Records from a collection:

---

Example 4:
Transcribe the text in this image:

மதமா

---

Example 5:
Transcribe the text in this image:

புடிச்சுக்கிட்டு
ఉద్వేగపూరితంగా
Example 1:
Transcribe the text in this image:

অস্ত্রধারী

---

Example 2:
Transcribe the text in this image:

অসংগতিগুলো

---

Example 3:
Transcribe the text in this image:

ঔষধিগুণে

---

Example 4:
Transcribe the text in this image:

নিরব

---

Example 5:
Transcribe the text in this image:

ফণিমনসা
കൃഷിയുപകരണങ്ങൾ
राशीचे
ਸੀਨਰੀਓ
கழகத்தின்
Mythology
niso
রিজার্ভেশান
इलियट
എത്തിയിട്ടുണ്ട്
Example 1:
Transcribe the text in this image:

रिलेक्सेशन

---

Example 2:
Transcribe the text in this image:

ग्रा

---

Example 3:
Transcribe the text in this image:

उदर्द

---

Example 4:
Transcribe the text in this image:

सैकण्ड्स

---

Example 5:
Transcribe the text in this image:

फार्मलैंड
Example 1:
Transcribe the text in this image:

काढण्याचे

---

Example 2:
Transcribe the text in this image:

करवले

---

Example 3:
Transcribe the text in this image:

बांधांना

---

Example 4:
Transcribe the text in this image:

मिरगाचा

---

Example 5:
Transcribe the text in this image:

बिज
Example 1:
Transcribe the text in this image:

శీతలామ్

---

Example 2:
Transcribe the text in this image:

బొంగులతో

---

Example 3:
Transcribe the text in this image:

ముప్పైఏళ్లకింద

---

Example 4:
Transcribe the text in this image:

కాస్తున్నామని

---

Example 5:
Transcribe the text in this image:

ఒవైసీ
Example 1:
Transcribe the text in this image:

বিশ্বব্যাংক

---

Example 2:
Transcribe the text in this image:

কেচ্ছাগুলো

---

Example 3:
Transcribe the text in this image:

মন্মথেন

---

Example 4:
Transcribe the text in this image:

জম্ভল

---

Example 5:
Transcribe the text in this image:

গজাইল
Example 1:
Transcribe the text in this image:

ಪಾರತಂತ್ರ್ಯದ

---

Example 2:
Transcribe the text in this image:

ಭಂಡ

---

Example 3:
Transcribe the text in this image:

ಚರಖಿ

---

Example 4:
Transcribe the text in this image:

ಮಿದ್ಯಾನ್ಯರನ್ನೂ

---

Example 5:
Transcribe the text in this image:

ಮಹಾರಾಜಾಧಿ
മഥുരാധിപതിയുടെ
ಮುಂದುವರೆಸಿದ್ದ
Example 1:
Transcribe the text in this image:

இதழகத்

EXERCISE DETAILS: Once you have read the records above, write them all out exactly.

ANSWER SPACE:
---

Example 4:
Transcribe the text in this image:

மதமா

---

Example 5:
Transcribe the text in this image:

புடிச்சுக்கிட்டு
ఉద్వేగపూరితంగా
Example 1:
Transcribe the text in this image:

অস্ত্রধারী

---

Example 2:
Transcribe the text in this image:

অসংগতিগুলো

---

Example 3:
Transcribe the text in this image:

ঔষধিগুণে

---

Example 4:
Transcribe the text in this image:

নিরব

---

Example 5:
Transcribe the text in this image:

ফণিমনসা
കൃഷിയുപകരണങ്ങൾ
राशीचे
ਸੀਨਰੀਓ
கழகத்தின்
Mythology
niso
রিজার্ভেশান
इलियट
എത്തിയിട്ടുണ്ട്
Example 1:
Transcribe the text in this image:

रिलेक्सेशन

---

Example 2:
Transcribe the text in this image:

ग्रा

---

Example 3:
Transcribe the text in this image:

उदर्द

---

Example 4:
Transcribe the text in this image:

सैकण्ड्स

---

Example 5:
Transcribe the text in this image:

फार्मलैंड
Example 1:
Transcribe the text in this image:

काढण्याचे

---

Example 2:
Transcribe the text in this image:

करवले

---

Example 3:
Transcribe the text in this image:

बांधांना

---

Example 4:
Transcribe the text in this image:

मिरगाचा

---

Example 5:
Transcribe the text in this image:

बिज
Example 1:
Transcribe the text in this image:

శీతలామ్

---

Example 2:
Transcribe the text in this image:

బొంగులతో

---

Example 3:
Transcribe the text in this image:

ముప్పైఏళ్లకింద

---

Example 4:
Transcribe the text in this image:

కాస్తున్నామని

---

Example 5:
Transcribe the text in this image:

ఒవైసీ
Example 1:
Transcribe the text in this image:

বিশ্বব্যাংক

---

Example 2:
Transcribe the text in this image:

কেচ্ছাগুলো

---

Example 3:
Transcribe the text in this image:

মন্মথেন

---

Example 4:
Transcribe the text in this image:

জম্ভল

---

Example 5:
Transcribe the text in this image:

গজাইল
Example 1:
Transcribe the text in this image:

ಪಾರತಂತ್ರ್ಯದ

---

Example 2:
Transcribe the text in this image:

ಭಂಡ

---

Example 3:
Transcribe the text in this image:

ಚರಖಿ

---

Example 4:
Transcribe the text in this image:

ಮಿದ್ಯಾನ್ಯರನ್ನೂ

---

Example 5:
Transcribe the text in this image:

ಮಹಾರಾಜಾಧಿ
മഥുരാധിപതിയുടെ
ಮುಂದುವರೆಸಿದ್ದ
Example 1:
Transcribe the text in this image:

இதழகத்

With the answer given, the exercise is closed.